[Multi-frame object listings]

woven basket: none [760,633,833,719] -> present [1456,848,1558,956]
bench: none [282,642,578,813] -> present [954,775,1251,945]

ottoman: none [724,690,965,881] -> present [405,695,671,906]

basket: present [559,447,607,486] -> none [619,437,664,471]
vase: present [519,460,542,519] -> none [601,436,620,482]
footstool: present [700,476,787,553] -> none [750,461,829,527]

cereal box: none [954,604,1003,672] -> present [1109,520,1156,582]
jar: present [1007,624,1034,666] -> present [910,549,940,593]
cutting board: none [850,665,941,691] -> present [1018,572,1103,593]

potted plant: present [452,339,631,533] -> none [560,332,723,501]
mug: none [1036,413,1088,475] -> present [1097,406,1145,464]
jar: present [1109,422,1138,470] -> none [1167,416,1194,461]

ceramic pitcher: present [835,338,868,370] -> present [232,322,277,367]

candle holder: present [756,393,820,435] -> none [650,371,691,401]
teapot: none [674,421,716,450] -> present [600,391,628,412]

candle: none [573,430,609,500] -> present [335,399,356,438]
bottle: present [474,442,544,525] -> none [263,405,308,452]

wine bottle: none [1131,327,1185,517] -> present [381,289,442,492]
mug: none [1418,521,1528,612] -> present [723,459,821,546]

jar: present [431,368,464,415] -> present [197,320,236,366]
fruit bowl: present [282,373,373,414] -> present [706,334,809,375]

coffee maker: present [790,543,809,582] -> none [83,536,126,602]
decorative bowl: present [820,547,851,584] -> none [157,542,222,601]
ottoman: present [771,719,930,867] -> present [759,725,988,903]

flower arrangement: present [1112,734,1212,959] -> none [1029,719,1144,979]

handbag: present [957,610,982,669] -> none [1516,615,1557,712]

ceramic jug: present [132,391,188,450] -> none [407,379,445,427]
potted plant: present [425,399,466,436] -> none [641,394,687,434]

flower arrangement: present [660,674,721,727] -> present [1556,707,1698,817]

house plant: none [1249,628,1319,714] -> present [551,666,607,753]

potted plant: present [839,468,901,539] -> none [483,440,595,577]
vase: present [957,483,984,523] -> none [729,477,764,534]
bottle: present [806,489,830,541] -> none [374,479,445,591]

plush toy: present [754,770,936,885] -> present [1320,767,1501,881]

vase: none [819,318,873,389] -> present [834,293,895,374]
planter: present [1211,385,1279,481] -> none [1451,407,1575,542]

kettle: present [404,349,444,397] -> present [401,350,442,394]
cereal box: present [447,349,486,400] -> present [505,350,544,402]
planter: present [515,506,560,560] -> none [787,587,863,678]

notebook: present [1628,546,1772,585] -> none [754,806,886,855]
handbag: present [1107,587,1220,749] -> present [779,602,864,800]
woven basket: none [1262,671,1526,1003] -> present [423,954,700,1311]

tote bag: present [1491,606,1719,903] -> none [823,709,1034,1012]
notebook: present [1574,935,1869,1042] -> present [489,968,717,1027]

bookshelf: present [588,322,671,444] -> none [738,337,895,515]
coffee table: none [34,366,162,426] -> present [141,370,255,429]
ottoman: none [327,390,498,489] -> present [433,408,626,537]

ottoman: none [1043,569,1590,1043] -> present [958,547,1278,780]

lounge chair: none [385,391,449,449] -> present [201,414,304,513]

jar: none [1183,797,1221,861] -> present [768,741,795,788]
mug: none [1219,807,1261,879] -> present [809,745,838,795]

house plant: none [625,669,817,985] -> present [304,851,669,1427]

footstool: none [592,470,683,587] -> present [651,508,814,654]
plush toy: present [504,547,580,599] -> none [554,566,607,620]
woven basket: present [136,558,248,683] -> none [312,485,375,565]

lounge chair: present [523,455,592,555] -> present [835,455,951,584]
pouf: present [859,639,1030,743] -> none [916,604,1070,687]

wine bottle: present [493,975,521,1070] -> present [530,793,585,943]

WHAT TO DO
Repeat the whole of the data above exactly, keeping every word.

EXERCISE RESPONSE
woven basket: none [760,633,833,719] -> present [1456,848,1558,956]
bench: none [282,642,578,813] -> present [954,775,1251,945]

ottoman: none [724,690,965,881] -> present [405,695,671,906]

basket: present [559,447,607,486] -> none [619,437,664,471]
vase: present [519,460,542,519] -> none [601,436,620,482]
footstool: present [700,476,787,553] -> none [750,461,829,527]

cereal box: none [954,604,1003,672] -> present [1109,520,1156,582]
jar: present [1007,624,1034,666] -> present [910,549,940,593]
cutting board: none [850,665,941,691] -> present [1018,572,1103,593]

potted plant: present [452,339,631,533] -> none [560,332,723,501]
mug: none [1036,413,1088,475] -> present [1097,406,1145,464]
jar: present [1109,422,1138,470] -> none [1167,416,1194,461]

ceramic pitcher: present [835,338,868,370] -> present [232,322,277,367]

candle holder: present [756,393,820,435] -> none [650,371,691,401]
teapot: none [674,421,716,450] -> present [600,391,628,412]

candle: none [573,430,609,500] -> present [335,399,356,438]
bottle: present [474,442,544,525] -> none [263,405,308,452]

wine bottle: none [1131,327,1185,517] -> present [381,289,442,492]
mug: none [1418,521,1528,612] -> present [723,459,821,546]

jar: present [431,368,464,415] -> present [197,320,236,366]
fruit bowl: present [282,373,373,414] -> present [706,334,809,375]

coffee maker: present [790,543,809,582] -> none [83,536,126,602]
decorative bowl: present [820,547,851,584] -> none [157,542,222,601]
ottoman: present [771,719,930,867] -> present [759,725,988,903]

flower arrangement: present [1112,734,1212,959] -> none [1029,719,1144,979]

handbag: present [957,610,982,669] -> none [1516,615,1557,712]

ceramic jug: present [132,391,188,450] -> none [407,379,445,427]
potted plant: present [425,399,466,436] -> none [641,394,687,434]

flower arrangement: present [660,674,721,727] -> present [1556,707,1698,817]

house plant: none [1249,628,1319,714] -> present [551,666,607,753]

potted plant: present [839,468,901,539] -> none [483,440,595,577]
vase: present [957,483,984,523] -> none [729,477,764,534]
bottle: present [806,489,830,541] -> none [374,479,445,591]

plush toy: present [754,770,936,885] -> present [1320,767,1501,881]

vase: none [819,318,873,389] -> present [834,293,895,374]
planter: present [1211,385,1279,481] -> none [1451,407,1575,542]

kettle: present [404,349,444,397] -> present [401,350,442,394]
cereal box: present [447,349,486,400] -> present [505,350,544,402]
planter: present [515,506,560,560] -> none [787,587,863,678]

notebook: present [1628,546,1772,585] -> none [754,806,886,855]
handbag: present [1107,587,1220,749] -> present [779,602,864,800]
woven basket: none [1262,671,1526,1003] -> present [423,954,700,1311]

tote bag: present [1491,606,1719,903] -> none [823,709,1034,1012]
notebook: present [1574,935,1869,1042] -> present [489,968,717,1027]

bookshelf: present [588,322,671,444] -> none [738,337,895,515]
coffee table: none [34,366,162,426] -> present [141,370,255,429]
ottoman: none [327,390,498,489] -> present [433,408,626,537]

ottoman: none [1043,569,1590,1043] -> present [958,547,1278,780]

lounge chair: none [385,391,449,449] -> present [201,414,304,513]

jar: none [1183,797,1221,861] -> present [768,741,795,788]
mug: none [1219,807,1261,879] -> present [809,745,838,795]

house plant: none [625,669,817,985] -> present [304,851,669,1427]

footstool: none [592,470,683,587] -> present [651,508,814,654]
plush toy: present [504,547,580,599] -> none [554,566,607,620]
woven basket: present [136,558,248,683] -> none [312,485,375,565]

lounge chair: present [523,455,592,555] -> present [835,455,951,584]
pouf: present [859,639,1030,743] -> none [916,604,1070,687]

wine bottle: present [493,975,521,1070] -> present [530,793,585,943]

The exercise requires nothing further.